By Christine Blank, SeafoodSource contributing editor
Published on Thursday, June 07 2012
More processors and fishermen looking for an alternative to the spot auction model for live fish are taking part in a new Internet-based seafood exchange service called FYSH-X.
Gloucester, Mass.-based Open Ocean Trading formally launched the forward-contracting service on 1 May after a soft launch at the International Boston Seafood Show in mid-March.. On FYSH-X’s exchange, participating vessels from the Northeast United States list the species and amount they plan to catch or harvest, along with biographies about their companies. Buyers can negotiate with the vessel for the catch for free, then, if the contract is executed, a FYSH-X per-pound fee based on species is split between the buyer and the seller.
While the exchange currently has nearly 80 members, around 10 seafood processors and 10 commercial fishermen are currently trading product.
“We are always looking for new buyers and sellers. We can already ship anywhere in the U.S. and are working import and export services,” said Keith Flett, founder and CEO of Open Ocean Trading. An example of a recent exchange was a mid-size processor who contracted with a day boat for 4,000 pounds of yellowtail flounder, deliverable over the course of two weeks.
Flett is working on educating the seafood industry about the new alternative to the spot auction model.
“It is always challenging to change behavior and get people to think longer term, especially in this industry,” he said. “Fishermen are so reliant on the spot auction system … in the Northeast.”

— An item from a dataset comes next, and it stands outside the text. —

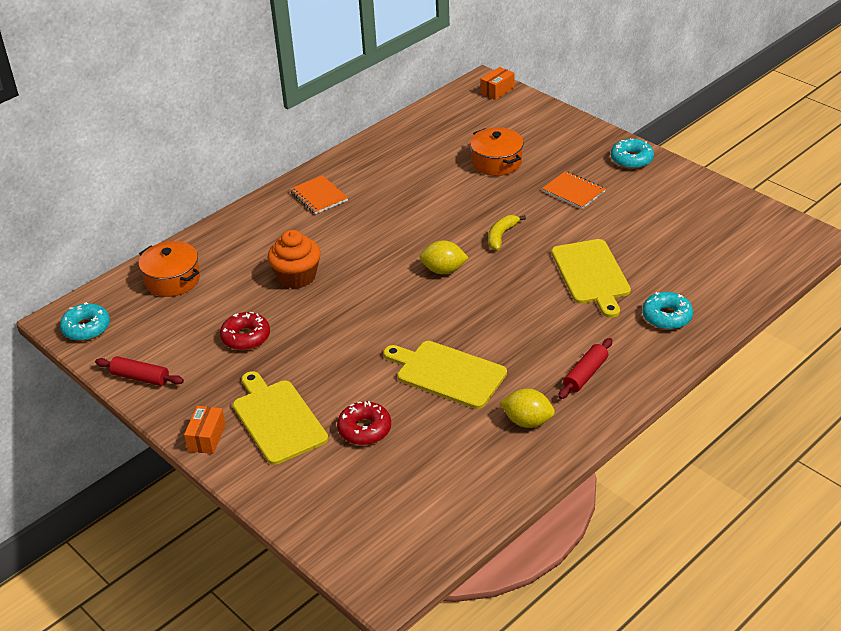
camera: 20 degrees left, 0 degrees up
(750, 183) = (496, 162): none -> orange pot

However, many fishermen have been very open to contracting their catches in advance. “They are willing to structure their business,” said Flett. Processors are also open to buying fish under contract, so they can guarantee a certain amount of finished product to their buyers, he added.
So far, larger restaurant and retail chains that have looked at the exchange are hesitant to try it and opt to continue working with their larger suppliers. “A lot of their contracts are in frozen seafood, which we plan to delve into,” said Flett.
Open Ocean is in the process of integrating its systems with Traceall in Glasgow, Scotland, so buyers can identify where their product is coming from. “When a vessel is reporting, it [Traceall’s system] captures the data and puts it in an HTML file for buyers. The data is very clean because it is what they are reporting to the government anyway,” said Flett.